Convert date column to datetime data type and create a new column which contains only year and month

In [15]:
calendar['date'] = pd.to_datetime(calendar.date)
calendar['year_month'] = calendar.apply(lambda x:  str(x.date.year) + '-' + str(x.date.month), axis=1)

# Analysis

## What is the percentage of occupied rooms

In [36]:
# aggregate for each month
counts = calendar.groupby('year_month').available.value_counts(normalize=True)
counts = counts.rename_axis(['date','a']).reset_index().rename(columns={'a':'available', 'available':'count'})

In [37]:
# drop 2017 column
counts = counts.drop(counts[counts.date == '2017-1'].index)

# create month column and sort by it
counts['month'] = counts.apply(lambda x : int(x.date.split('-')[1]), axis=1)
counts = counts.sort_values(by='month')

In [39]:
fig = ex.bar(counts[counts.available == 'f'], x='month', y='count', color='available', barmode='group',
             labels={"t": "Gender", "f": "Smokes"}, title='Percentage of occupied rooms', text_auto='.2p')

# specify x tick for better interpreting of the chart
months = ['January','February','March','April','May','June','July','August','September','October','November','December']
values = counts['month'].unique()
fig.update_layout(xaxis=dict(tickvals = values, ticktext = months), showlegend=False, title_x=0.5, yaxis_title='')
fig


## Prices across the year

In [40]:
# extract price without dollar sign and convert the string to float
calendar['price2'] = calendar.apply(lambda x: np.nan if pd.isna(x.price) else float(x.price[1:].replace(',','')), axis=1)

In [53]:
# aggregate for each month
counts2 = calendar.groupby('year_month').price2.mean().reset_index()
counts2.year_month = pd.to_datetime(counts2.year_month)

# drop 2017
counts2 = counts2.drop(counts2[counts2.year_month == '2017-01-01'].index)

In [56]:
# create month columns
counts2['month'] = counts2.year_month.dt.month
counts2 = counts2.sort_values(by='month')

In [58]:
fig = ex.line(counts2, x='year_month', y='price2', title='Prices across the year', text=counts2['price2'].round(1).astype(str)+'$')

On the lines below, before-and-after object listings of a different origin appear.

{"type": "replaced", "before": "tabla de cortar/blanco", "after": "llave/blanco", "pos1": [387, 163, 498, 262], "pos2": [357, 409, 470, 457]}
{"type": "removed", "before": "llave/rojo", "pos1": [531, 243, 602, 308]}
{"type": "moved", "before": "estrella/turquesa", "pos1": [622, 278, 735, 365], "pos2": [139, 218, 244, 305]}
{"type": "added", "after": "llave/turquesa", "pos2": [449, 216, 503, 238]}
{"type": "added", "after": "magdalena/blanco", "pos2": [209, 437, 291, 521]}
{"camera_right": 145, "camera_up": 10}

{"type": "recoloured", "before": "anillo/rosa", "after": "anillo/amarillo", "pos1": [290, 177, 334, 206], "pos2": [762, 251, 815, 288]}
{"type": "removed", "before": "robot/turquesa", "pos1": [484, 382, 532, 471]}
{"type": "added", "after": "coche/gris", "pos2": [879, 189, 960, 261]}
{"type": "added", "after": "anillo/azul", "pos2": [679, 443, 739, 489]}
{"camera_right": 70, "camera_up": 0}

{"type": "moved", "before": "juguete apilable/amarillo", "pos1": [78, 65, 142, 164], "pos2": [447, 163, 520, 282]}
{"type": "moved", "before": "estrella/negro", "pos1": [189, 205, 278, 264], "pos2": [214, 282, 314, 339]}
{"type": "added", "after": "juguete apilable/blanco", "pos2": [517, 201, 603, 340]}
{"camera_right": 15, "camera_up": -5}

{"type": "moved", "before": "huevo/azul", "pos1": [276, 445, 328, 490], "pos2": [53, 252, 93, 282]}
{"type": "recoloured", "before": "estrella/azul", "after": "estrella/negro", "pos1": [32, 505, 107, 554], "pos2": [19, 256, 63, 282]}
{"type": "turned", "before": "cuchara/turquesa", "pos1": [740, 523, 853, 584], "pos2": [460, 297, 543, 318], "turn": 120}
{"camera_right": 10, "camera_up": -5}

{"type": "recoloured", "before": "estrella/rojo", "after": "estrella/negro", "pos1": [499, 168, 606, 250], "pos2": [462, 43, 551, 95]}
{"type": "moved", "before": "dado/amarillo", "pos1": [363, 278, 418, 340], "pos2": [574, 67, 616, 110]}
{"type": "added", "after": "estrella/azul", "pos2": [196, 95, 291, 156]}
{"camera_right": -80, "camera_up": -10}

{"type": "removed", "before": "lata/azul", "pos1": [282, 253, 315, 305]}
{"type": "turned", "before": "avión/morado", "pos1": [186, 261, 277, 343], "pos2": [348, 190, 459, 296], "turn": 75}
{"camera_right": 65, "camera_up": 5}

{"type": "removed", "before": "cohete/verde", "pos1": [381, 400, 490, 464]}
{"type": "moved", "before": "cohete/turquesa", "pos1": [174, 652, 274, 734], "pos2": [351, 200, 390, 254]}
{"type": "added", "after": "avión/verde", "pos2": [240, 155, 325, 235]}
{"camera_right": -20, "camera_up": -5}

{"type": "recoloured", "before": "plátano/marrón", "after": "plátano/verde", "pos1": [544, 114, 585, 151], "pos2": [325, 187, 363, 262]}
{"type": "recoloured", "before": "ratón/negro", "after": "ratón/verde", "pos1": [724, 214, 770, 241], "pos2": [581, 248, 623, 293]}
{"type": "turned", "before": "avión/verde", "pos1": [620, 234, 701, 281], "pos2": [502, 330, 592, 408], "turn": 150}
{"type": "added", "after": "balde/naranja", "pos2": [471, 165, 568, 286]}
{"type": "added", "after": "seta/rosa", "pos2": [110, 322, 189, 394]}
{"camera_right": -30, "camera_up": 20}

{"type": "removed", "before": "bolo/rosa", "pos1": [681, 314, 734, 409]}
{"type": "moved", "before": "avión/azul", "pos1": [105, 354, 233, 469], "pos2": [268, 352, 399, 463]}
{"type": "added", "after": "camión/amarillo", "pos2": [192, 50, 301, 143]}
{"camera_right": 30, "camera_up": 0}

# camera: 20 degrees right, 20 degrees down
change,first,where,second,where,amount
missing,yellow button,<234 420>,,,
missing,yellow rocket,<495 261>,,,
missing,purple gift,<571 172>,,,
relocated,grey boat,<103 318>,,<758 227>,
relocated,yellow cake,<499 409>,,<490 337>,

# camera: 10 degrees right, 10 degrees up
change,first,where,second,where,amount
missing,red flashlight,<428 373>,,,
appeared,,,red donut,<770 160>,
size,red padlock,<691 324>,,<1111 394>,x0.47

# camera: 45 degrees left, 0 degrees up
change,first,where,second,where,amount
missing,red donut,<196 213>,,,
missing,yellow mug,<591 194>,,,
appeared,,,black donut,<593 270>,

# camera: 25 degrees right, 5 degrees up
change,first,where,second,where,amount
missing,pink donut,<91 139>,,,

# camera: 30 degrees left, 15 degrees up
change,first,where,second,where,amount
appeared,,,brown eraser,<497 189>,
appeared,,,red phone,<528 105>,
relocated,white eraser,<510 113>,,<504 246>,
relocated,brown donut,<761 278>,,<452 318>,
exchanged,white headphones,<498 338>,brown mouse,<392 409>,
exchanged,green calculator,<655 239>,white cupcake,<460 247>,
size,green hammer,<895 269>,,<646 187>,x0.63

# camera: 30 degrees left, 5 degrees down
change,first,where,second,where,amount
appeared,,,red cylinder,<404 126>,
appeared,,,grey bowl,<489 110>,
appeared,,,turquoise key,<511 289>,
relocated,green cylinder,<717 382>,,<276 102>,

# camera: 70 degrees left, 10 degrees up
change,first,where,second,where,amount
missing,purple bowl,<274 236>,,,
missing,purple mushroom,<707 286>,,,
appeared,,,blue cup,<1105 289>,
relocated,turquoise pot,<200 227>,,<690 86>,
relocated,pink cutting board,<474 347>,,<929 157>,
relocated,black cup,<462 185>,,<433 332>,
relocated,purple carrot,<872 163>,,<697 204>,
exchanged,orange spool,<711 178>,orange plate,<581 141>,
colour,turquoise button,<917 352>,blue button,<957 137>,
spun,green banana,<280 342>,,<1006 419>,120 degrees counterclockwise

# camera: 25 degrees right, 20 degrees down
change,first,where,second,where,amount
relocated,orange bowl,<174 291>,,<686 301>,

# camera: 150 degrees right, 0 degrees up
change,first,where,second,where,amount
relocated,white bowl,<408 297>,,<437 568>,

# specify x tick for better interpreting of the chart
values = counts2['year_month'].unique()
fig.update_layout(xaxis=dict(tickvals = values, ticktext = months),
                  showlegend=False, title_x=0.5, xaxis_title='Date', yaxis_title='Average Price')

fig.update_traces(textposition="top right")
fig


## Most and least expensive neighborhood?

In [89]:
# select neighbourhoods with less than 10 records
cities_less_than_10 = listings.neighbourhood.value_counts()[-21:-1].index
listings.neighbourhood.isin(cities_less_than_10).sum()

103

In [90]:
# drop neighbourhoods
listings2 = listings.drop(listings[listings.neighbourhood.isin(cities_less_than_10)].index)

In [91]:
# aggregate
price_nb = listings2.groupby('neighbourhood').price2.mean().reset_index().sort_values(by='price2', ascending=False)

In [139]:
# select top and least 5 and concatenate them
top = price_nb.iloc[:5].copy()
top['type'] = 'Top'

less = price_nb.iloc[-5:].copy()
less['type'] = 'Least'

both = top.append(less)

fig = ex.bar(both, x='neighbourhood', y='price2', title='Average price for neighbourhoods', color='type', text=both['price2'].round(1).astype(str)+'$')
fig.update_layout(title_x=0.5, xaxis_title='Neighbourhood', yaxis_title='Average price')
fig


The frame.append method is deprecated and will be removed from pandas in a future version. Use pandas.concat instead.